Over halfway through the race, and the cumulative kilometres will have a lot of the riders in trouble … and it only gets harder in the final two stages.
Stage 4 this year covers 130 kilometres from Evesham to Worcester. The main difficulty is the first-category climb of Snowshill on the northern fringes of the Cotswolds; this might be the launchpad for an escape, but it is probably too far from the finish for any overall contenders to take such a risk.
What might happen, though, is that teams like Boels-Dolmans, Wiggle-High5 and Canyon-SRAM might fire someone up the road to help their team leaders later on. It will be tough for Sunweb to decide what tactic to employ – defend everything and risk burning themselves out? Let an early break go and anticipate that the other teams will chase?
Even more complexity is added by the fact that the first intermediate sprint comes right at the bottom of the first QOM … should they control the race as far as that for Rivera to try and gain more bonus seconds, or hope that riders way down the classification break clear early on?

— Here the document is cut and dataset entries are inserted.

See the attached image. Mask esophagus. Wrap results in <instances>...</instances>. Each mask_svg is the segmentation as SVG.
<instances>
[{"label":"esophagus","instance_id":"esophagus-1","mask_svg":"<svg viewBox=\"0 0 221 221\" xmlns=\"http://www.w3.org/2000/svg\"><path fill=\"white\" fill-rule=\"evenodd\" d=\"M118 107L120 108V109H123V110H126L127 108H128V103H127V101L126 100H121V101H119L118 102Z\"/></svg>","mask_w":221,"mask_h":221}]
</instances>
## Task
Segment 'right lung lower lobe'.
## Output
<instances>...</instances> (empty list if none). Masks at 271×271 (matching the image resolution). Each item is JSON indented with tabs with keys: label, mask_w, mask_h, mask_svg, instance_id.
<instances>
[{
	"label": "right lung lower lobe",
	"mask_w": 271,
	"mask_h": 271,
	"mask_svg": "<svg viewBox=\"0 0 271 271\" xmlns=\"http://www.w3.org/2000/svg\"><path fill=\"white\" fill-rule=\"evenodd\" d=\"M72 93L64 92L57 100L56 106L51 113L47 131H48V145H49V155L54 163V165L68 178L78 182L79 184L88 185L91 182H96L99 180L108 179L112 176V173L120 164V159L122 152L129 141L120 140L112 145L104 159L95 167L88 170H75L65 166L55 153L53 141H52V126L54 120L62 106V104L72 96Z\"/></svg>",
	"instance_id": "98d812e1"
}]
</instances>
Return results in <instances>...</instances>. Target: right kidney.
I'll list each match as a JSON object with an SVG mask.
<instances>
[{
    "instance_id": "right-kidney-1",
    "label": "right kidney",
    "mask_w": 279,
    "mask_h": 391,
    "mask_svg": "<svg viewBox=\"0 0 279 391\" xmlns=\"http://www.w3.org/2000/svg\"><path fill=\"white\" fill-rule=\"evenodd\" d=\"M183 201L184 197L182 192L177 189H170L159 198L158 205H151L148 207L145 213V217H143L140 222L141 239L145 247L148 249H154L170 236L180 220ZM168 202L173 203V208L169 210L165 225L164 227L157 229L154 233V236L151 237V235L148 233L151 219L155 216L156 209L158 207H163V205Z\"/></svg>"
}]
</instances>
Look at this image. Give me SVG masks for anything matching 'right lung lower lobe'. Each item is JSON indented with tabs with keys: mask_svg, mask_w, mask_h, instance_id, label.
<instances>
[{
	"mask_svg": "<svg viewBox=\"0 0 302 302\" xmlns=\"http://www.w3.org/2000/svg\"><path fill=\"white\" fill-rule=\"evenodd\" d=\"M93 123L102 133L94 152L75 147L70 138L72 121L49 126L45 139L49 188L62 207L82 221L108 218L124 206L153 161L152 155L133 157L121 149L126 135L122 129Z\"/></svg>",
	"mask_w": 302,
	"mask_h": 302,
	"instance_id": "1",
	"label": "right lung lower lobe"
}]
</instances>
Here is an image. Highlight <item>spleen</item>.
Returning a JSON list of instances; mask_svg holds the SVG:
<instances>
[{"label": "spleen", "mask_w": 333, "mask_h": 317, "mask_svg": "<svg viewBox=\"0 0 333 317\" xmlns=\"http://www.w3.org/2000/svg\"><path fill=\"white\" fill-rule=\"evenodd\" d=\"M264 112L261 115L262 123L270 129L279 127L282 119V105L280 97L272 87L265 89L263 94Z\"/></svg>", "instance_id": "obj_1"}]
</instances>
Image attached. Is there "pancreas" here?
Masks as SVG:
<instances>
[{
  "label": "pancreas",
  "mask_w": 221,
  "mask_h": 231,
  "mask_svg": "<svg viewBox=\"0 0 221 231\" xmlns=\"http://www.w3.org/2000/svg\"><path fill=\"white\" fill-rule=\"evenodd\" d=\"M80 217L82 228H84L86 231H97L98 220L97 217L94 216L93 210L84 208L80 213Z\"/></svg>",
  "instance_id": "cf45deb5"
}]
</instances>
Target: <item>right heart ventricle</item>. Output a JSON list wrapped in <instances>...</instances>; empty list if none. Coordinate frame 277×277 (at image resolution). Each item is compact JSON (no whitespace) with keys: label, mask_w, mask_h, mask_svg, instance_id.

If that scenario happens, it would be a safe bet that WNT’s Winanda Spoor will be involved, a brave rider never shy of a long escape.
The third-category climb of Atch Lench comes just after half-distance, with the second intermediate sprint at Inkberrow following on (92kms). The remainder of the route is up-and-down, short nasty uncategorised climbs and a lot of pain. Expect a Classics-type rider to come out on top … why not the world champion Chantal Blaak?